▶ PROVIDED TEXT
---+---

# Bank fishing spots for Flounder near Surfside?



## austinfishman (Nov 16, 2006)

We will be down in Houston for T-giving, and my 11 yr old daughter is bucking HARD for some fishing time down in the saltwater (and what dad would tell his daughter "no?") My folks have a place in Surfside, so that would likely be our base of operations, but that said, if there's someplace better, we can be flexible. Don't have a boat, thus the request for bankfishing options (we could MAYBE wade some, although she doesn't have her own waders).


She's never caught a keeper flounder, so she's really got her sights set on that, although if we only caught a red or a speck, I suspect she'd be happy.
We've fished before on a couple of "iffy" places off the Intracoastal, with only minimal luck, so if there's someplace at all better, we'd sure like to find it.

I know that some of you might be hesitant to post any sweet spots on the forum at-large . . . but if you are comfortable sharing anything in a PM to me, I sure would appreciate it. Just a dad who wants to put his daughter on some fish, so I'll take any help I can get.

:texasflag


----------



## TooShallow (May 21, 2004)

San Luis Pass should have some flatties moving through. If you can find some live finger mullet for bait that would be best. If not Berkley Gulp in mud minnow works good too.


----------



## rjc1982 (Sep 27, 2005)

X2 on SLP. Just be very careful there, the current can get nasty.


----------



## austinfishman (Nov 16, 2006)

Is there a particular SIDE of SLP we should target (Freeport side, Galveston side)? And whichever side it is, do we have to wade, or are there spots where fishable water can be reached from the bank?

---+---

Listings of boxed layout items
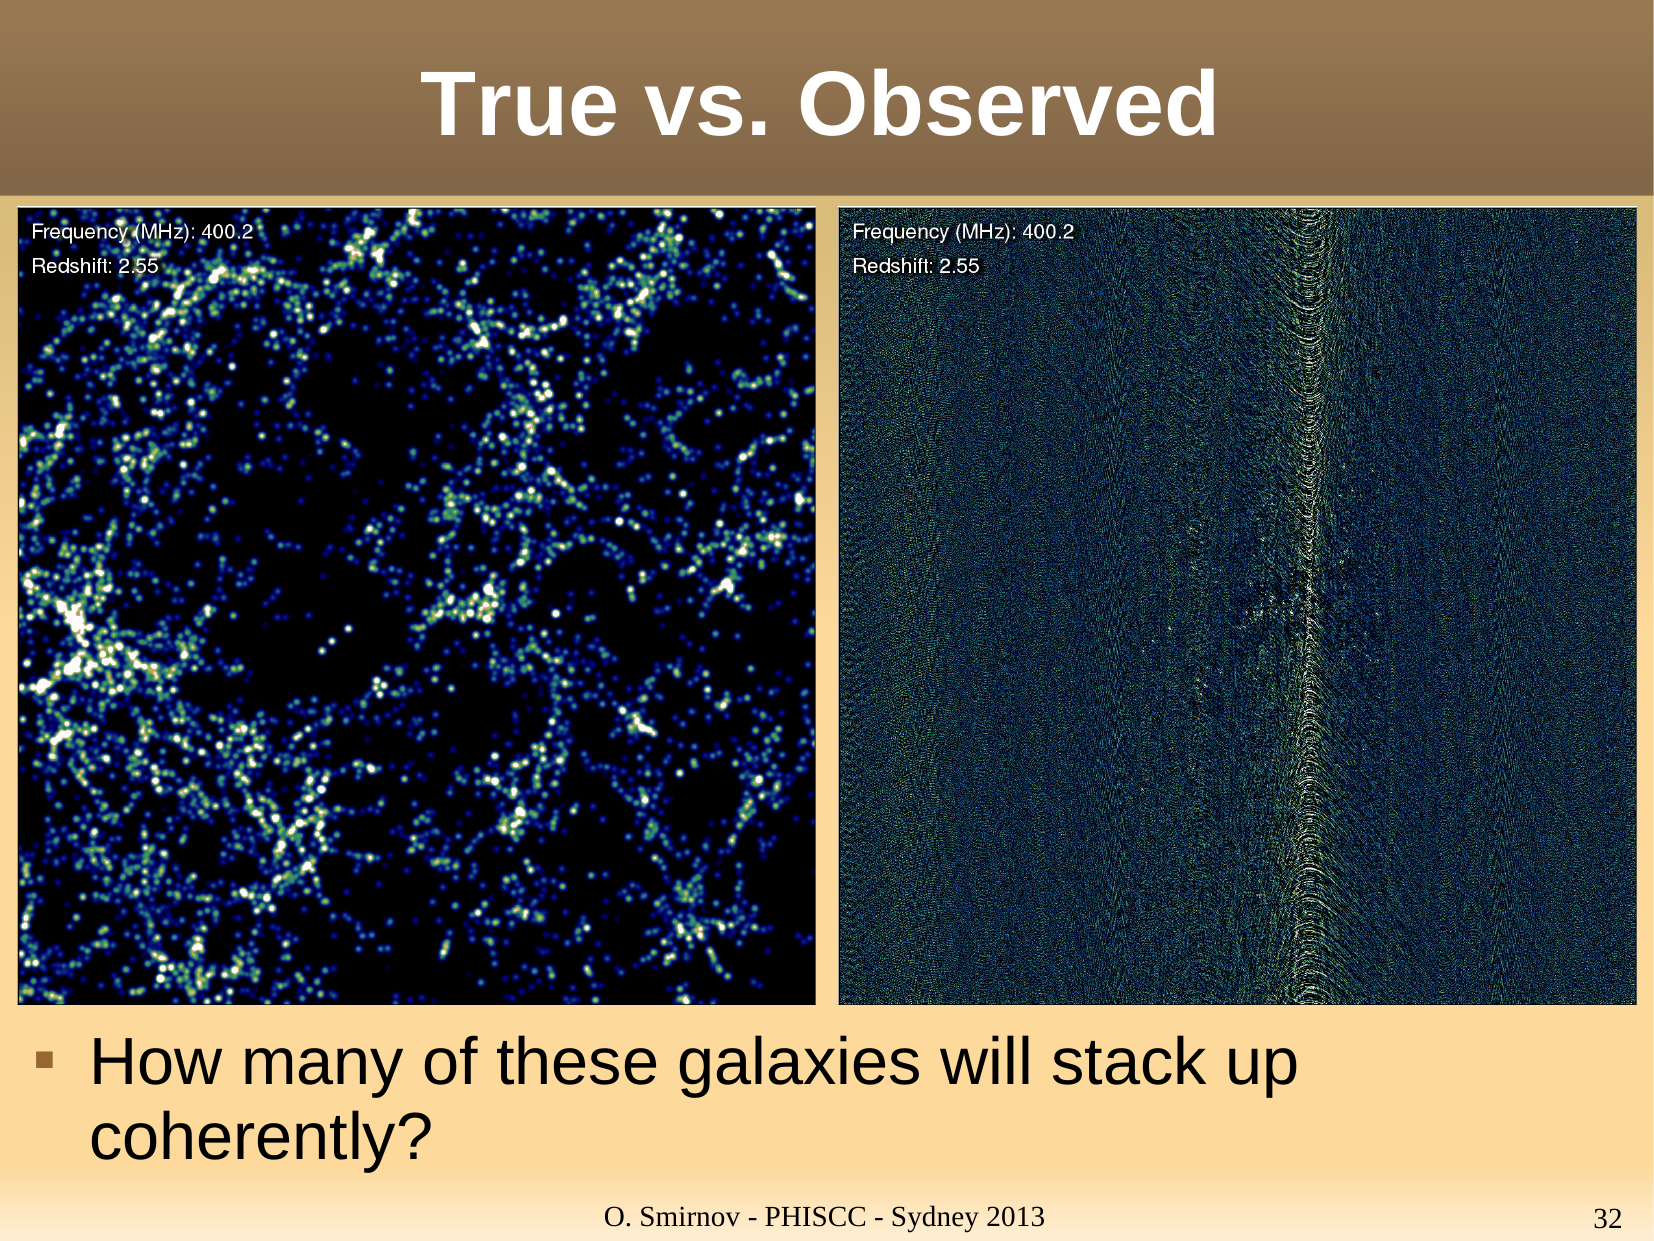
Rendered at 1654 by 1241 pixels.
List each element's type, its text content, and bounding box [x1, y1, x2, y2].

picture [0, 0, 1654, 1241]
list How many of these galaxies will stack up coherently? [18, 1024, 1642, 1178]
title True vs. Observed [76, 0, 1565, 208]
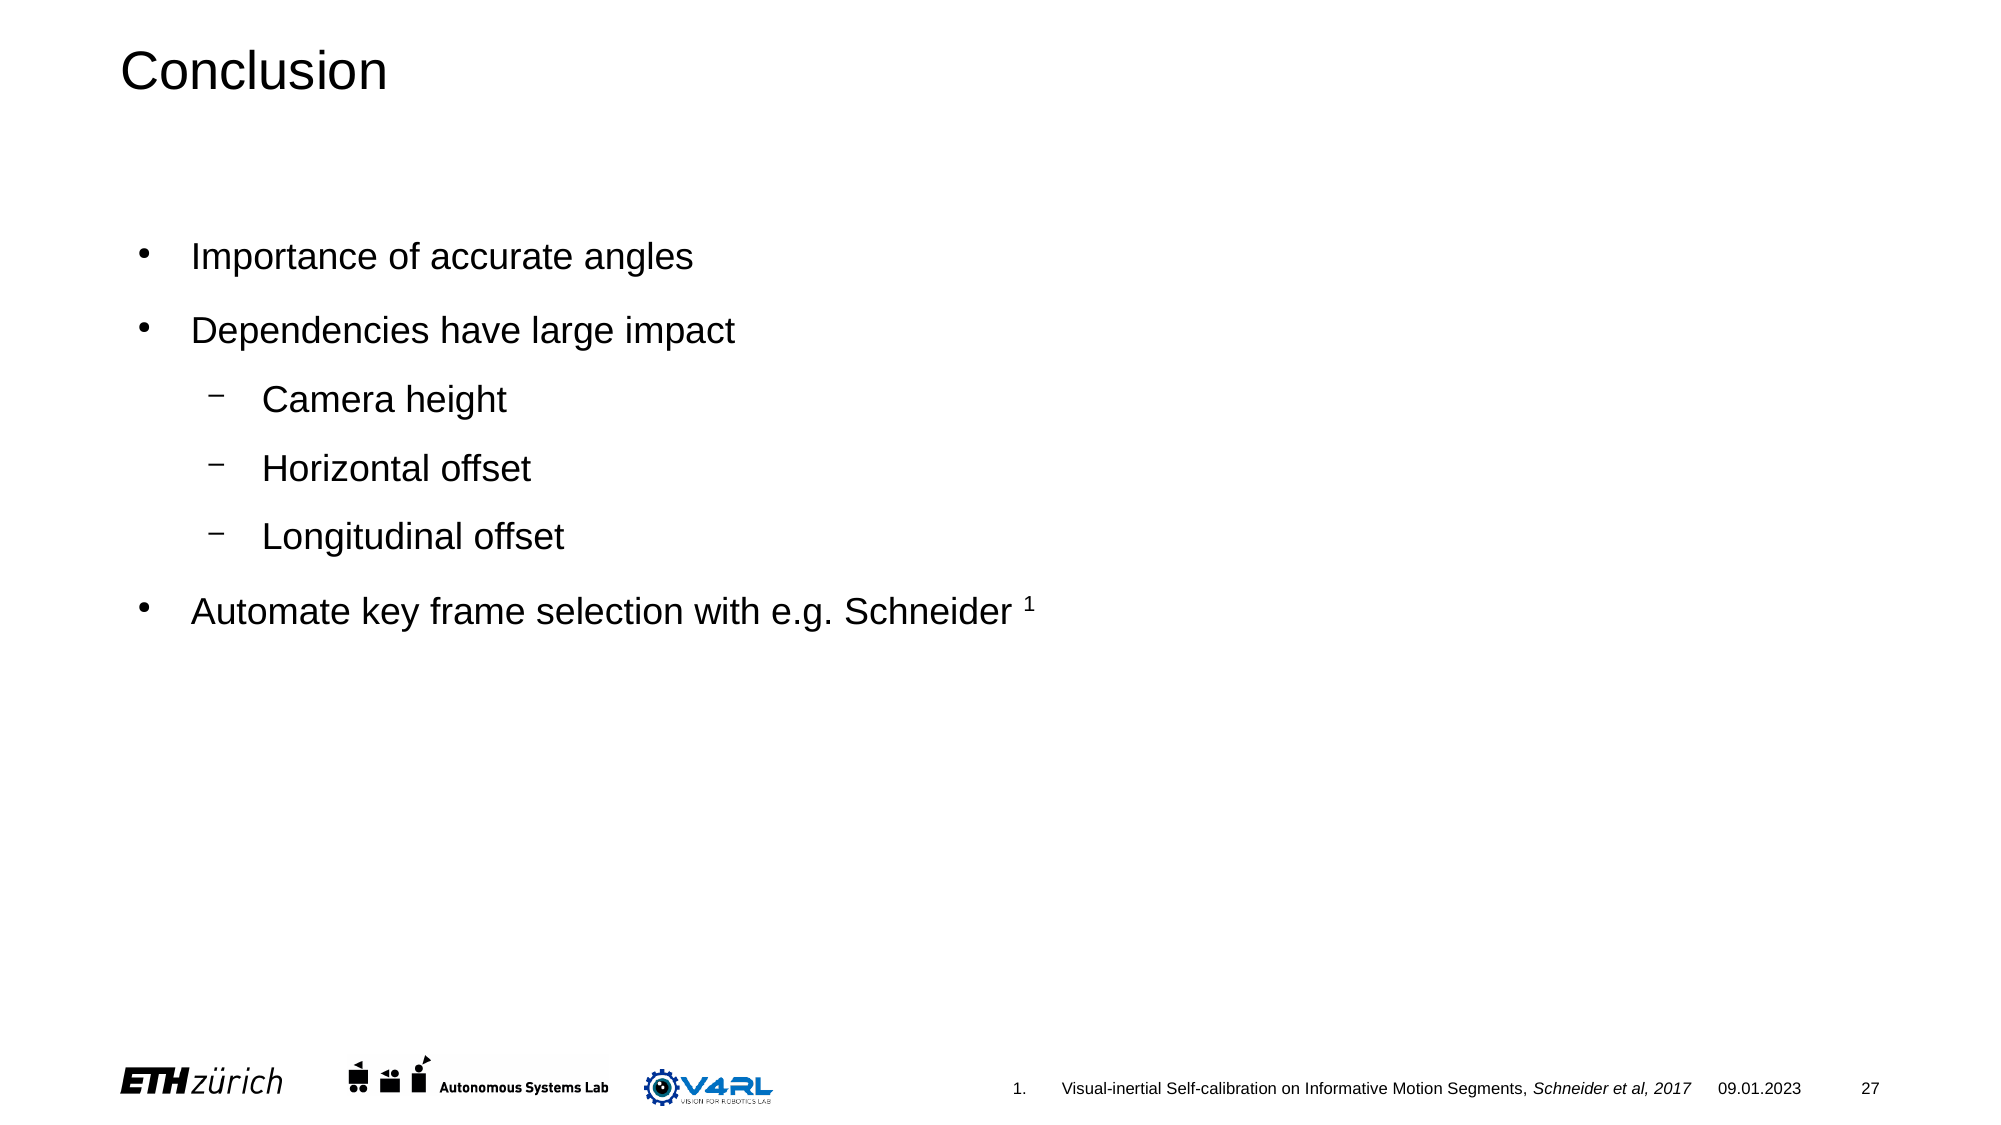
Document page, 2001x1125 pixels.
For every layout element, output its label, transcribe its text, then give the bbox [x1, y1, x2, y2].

picture [120, 1067, 282, 1094]
text_box Visual-inertial Self-calibration on Informative Motion Segments, Schneider et al, 2017 [971, 1063, 1790, 1114]
picture [644, 1069, 776, 1106]
slide_number <number> [1827, 1069, 1880, 1106]
title Conclusion [120, 42, 1880, 191]
slide_number 09.01.2023 [1790, 1069, 1819, 1106]
list Importance of accurate angles Dependencies have large impact Camera height Horizontal offset Longitudinal offset Automate key frame selection with e.g. Schneider 1 [120, 231, 1880, 882]
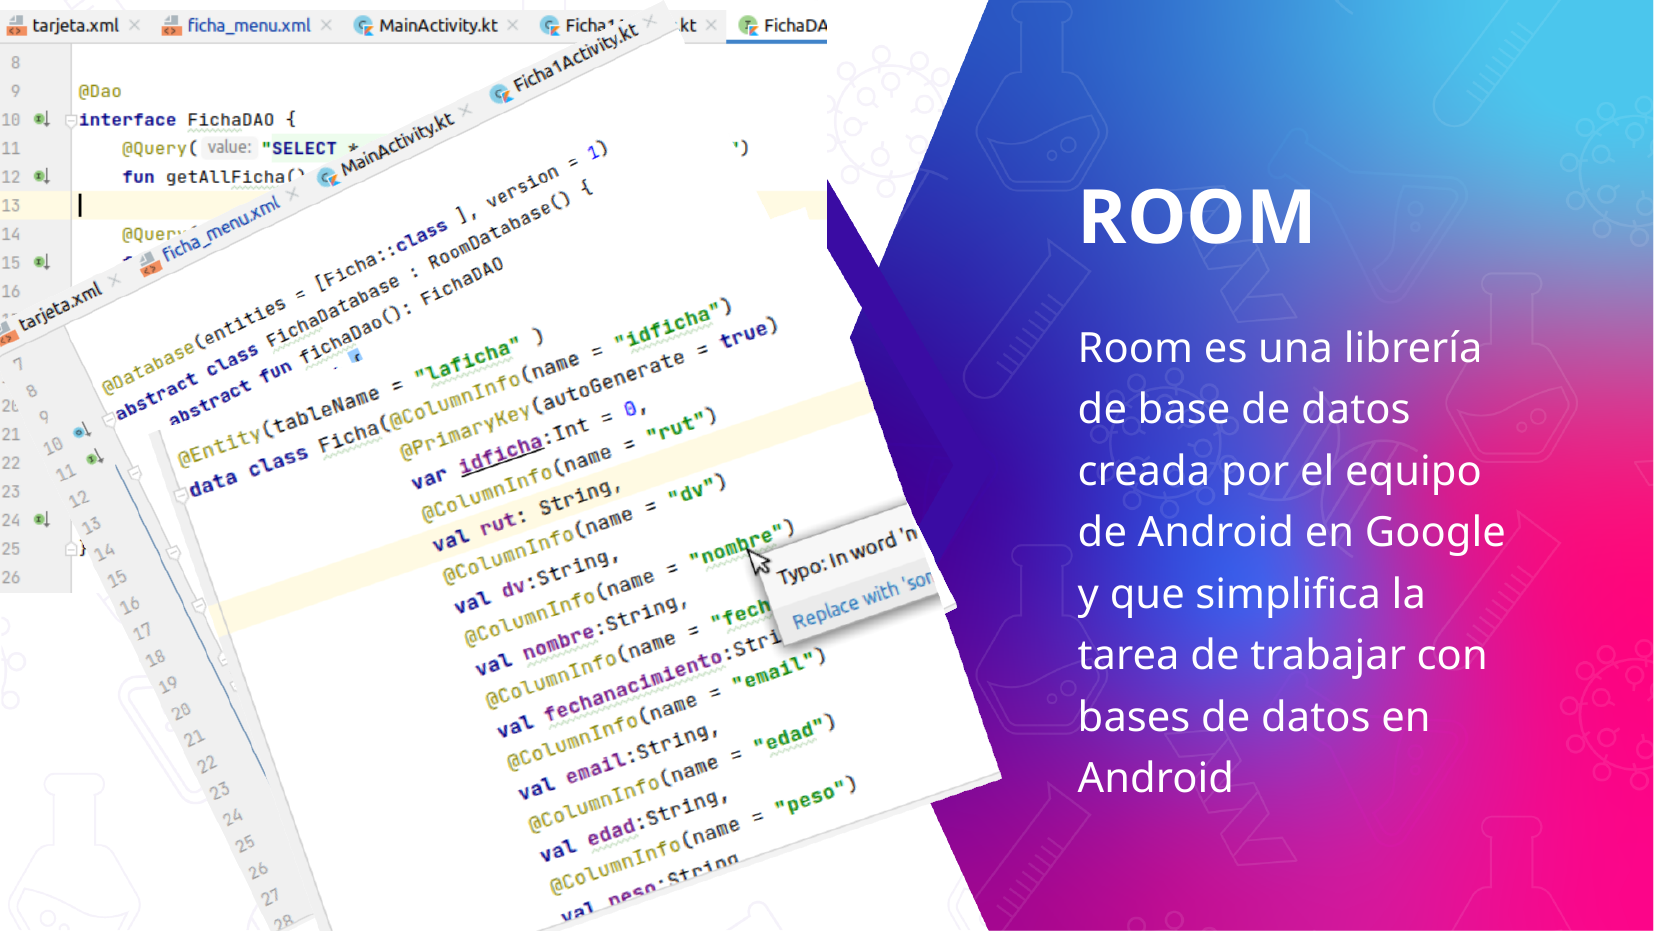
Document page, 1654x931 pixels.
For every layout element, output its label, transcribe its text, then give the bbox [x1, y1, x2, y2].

---+---

▶ PROBLEM SET
**a.** In the flounder thread, why does the first poster ask for spots to fish from the bank? Answer in one to three sentences.
**b.** Return everything in the flounder thread from "San Luis Pass" down to "(Sep 27, 2005)", word for word.

▶ RESPONSES PER TASK
**a.** The poster doesn't have a boat, so bank fishing is the option they're asking about. They could maybe wade some, but the daughter doesn't have her own waders.

**b.**
San Luis Pass should have some flatties moving through. If you can find some live finger mullet for bait that would be best. If not Berkley Gulp in mud minnow works good too.


----------



## rjc1982 (Sep 27, 2005)